Ruminations

Blog dedicated primarily to randomly selected news items; comments reflecting personal perceptions

Thursday, December 08, 2016

The Cynical Millennials

"Happiness has gone up for this group, despite employment percentages having fallen, and the percentage living with parents going up. And that's different than for any other group." 
"People have switched so much time, more time than we would have predicted, to computers and video games, and our model attributes that to technological progress."
Erik Hurst, economist, University of Chicago

"Honestly, I realized it was a bad thing when my mom would say things like, 'When are you going to go apply for these jobs? When are you going to go back to school'?" 
"And then in the back of my mind I kept hearing fun facts about these games."
Jacob Barry, 21-year-old, Grosse Point, Michigan
Video games

Syda Productions / Shutterstock
Syda Productions / Shutterstock
Video games

Video games -- according to Erik Hurst, macroeconomist at University of Chicago's Booth School of Business and Alan Krueger, professor of economics and public affairs at Princeton, citing research reflecting a reality of today's world for young men -- have hooked those between the ages of 21 and 30. The pressure to find meaningful employment has so afflicted these tender psyches that they look for comfort in gaming. While they make themselves unable to support themselves financially by opting out of the search for employment, they feel comfortable, happier having shed the trauma of the job search.

Like children fixated on having fun immersing themselves in self-entertainment with the aid of new technology leaping ahead endlessly and advertising all of its irresistible advances in gaming play, they have bound themselves inextricably to 'having fun', in the process surrendering personal initiative and responsibility, rejecting the anguish that can accompany job interviews and follow-up queries only to be informed that they didn't make the grade, and the job they hankered after will not be theirs. Why submit oneself to that kind of stress? It isn't fun.

The research undertaken by Professor Krueger makes note of the fact that older unemployed men demonstrate "low levels of emotional well-being throughout their days and ... derive relatively little meaning from their daily activities". That is not the experience of younger men who decide not to undergo the same tortuous, demoralizing route of job-hunting, low expectations, and unending disappointments in a search that never seems to end, for many. Their ultimate game is avoidance.
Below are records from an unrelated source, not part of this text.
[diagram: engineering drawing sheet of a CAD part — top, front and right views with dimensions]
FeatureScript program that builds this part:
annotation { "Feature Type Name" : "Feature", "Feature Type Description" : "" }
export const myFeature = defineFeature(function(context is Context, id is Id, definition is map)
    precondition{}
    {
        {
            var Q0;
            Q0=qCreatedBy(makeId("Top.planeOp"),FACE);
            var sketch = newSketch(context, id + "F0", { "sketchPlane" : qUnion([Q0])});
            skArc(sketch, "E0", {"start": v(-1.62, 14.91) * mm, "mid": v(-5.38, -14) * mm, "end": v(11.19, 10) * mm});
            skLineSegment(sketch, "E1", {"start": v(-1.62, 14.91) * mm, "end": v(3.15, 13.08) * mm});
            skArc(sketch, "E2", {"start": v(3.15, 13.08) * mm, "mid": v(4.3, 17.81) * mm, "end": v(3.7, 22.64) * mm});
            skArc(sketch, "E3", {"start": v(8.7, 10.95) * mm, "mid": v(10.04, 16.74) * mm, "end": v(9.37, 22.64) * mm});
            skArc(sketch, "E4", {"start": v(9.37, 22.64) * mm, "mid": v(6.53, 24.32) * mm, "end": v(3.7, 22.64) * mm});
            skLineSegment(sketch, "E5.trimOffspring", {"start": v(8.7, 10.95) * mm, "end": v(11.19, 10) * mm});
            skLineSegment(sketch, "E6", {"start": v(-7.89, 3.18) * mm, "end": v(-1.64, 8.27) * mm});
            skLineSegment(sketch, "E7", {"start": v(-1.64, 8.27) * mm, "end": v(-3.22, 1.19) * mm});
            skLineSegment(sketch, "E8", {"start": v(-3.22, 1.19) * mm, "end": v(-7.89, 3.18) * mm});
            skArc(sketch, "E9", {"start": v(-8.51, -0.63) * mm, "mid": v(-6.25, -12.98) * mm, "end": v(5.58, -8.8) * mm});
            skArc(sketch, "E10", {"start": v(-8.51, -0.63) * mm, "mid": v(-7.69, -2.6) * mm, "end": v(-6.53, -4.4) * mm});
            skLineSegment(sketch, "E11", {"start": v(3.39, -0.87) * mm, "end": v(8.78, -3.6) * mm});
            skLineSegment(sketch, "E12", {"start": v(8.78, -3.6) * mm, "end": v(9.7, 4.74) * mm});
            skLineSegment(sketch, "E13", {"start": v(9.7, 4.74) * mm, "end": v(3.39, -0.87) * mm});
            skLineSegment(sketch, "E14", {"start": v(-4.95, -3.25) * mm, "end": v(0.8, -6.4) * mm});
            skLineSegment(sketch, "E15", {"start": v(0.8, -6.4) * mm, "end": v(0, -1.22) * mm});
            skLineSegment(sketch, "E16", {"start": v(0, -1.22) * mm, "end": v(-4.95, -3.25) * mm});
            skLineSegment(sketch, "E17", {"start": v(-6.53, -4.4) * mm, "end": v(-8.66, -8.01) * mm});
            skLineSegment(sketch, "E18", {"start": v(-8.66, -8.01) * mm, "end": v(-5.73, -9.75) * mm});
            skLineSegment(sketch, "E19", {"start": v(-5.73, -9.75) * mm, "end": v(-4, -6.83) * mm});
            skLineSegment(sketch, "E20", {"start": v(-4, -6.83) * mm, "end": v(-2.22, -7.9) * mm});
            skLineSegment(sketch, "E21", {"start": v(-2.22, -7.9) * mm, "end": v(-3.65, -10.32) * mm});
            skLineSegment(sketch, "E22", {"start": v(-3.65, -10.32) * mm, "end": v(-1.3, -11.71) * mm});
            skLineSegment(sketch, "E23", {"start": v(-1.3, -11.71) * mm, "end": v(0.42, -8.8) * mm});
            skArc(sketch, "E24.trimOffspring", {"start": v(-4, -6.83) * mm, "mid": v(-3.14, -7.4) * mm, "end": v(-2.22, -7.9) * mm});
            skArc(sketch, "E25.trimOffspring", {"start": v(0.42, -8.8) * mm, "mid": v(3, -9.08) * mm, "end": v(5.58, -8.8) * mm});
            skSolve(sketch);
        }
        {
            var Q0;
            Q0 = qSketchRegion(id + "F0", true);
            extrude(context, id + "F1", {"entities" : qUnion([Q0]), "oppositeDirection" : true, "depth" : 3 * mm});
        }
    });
Harvard and Gallup polls undertaken in 2015, along with research undertaken at University of Georgia and San Diego State University, discovered that Americans, between 1972 and 2012, veered toward becoming less trusting of society as they lost confidence in large institutions in the process; the news media, business, religious organizations, the medical establishment, Congress and the presidency all seem to have for one reason or another, disappointed the expectation of a youthful demographic of American men; millennials in particular.

Statistics indicate that up to 2015, 22 percent of men 21 to 30 years of age who achieved less than a bachelor's degree in their academic life, self-reported no work in the previous year, up from 9.5 percent in 2000. Of men between the ages of 25 and 54, only 88 percent were currently working or in the process of finding employment, numbers that represent the third-lowest among 34 developed countries, according to the White House Council of Economic Advisers. And this is occurring with the U.S. in general registering a fairly low unemployment rate in comparison to many other countries.
video%20games.jpg
As for young men lacking any college degrees, 75 percent of their time once used working, has now been displaced by computer time, and that is reduced to playing video games, the study points out, based on the time-use surveys of the U.S. Census Bureau. Young men without employment and lacking any college time were spending 3.4 hours weekly playing video games between 2004 to 2007. Between 2011 and 2014 that time doubled to 8.6 on average weekly, which doesn't in fact seem all that excessive for a leisure time activity. Though for 25 percent of unemployed young men three to six hours a day is spent gaming.


The concern is that video games do not in and of themselves promote any gain of a positive nature. They may, in fact, lead to other activities even more problematical than merely wasting time gaming. There is also the proliferation of pornography, prevalent and increasingly appearing in video games. Which has led the American College of Pediatricians to warn that online pornography has the potential of promoting callousness toward women, to incite men to consider rape and infidelity normal. And to guide men astray, shunning marriage and children.

What's more, people's inborn sense of conscience, the recognition between right and wrong, can become corrupted with the kind of unending exposure to violence and pornography through the medium of these games in which young men increasingly immerse themselves. Morality suffers, when through the auspices of video games people feel free to indulge in the  'harmless' exercise of power, committing vicious murders in a virtual landscape; actions for which there are no evident real-life consequences, but which can shape thought and impressionability.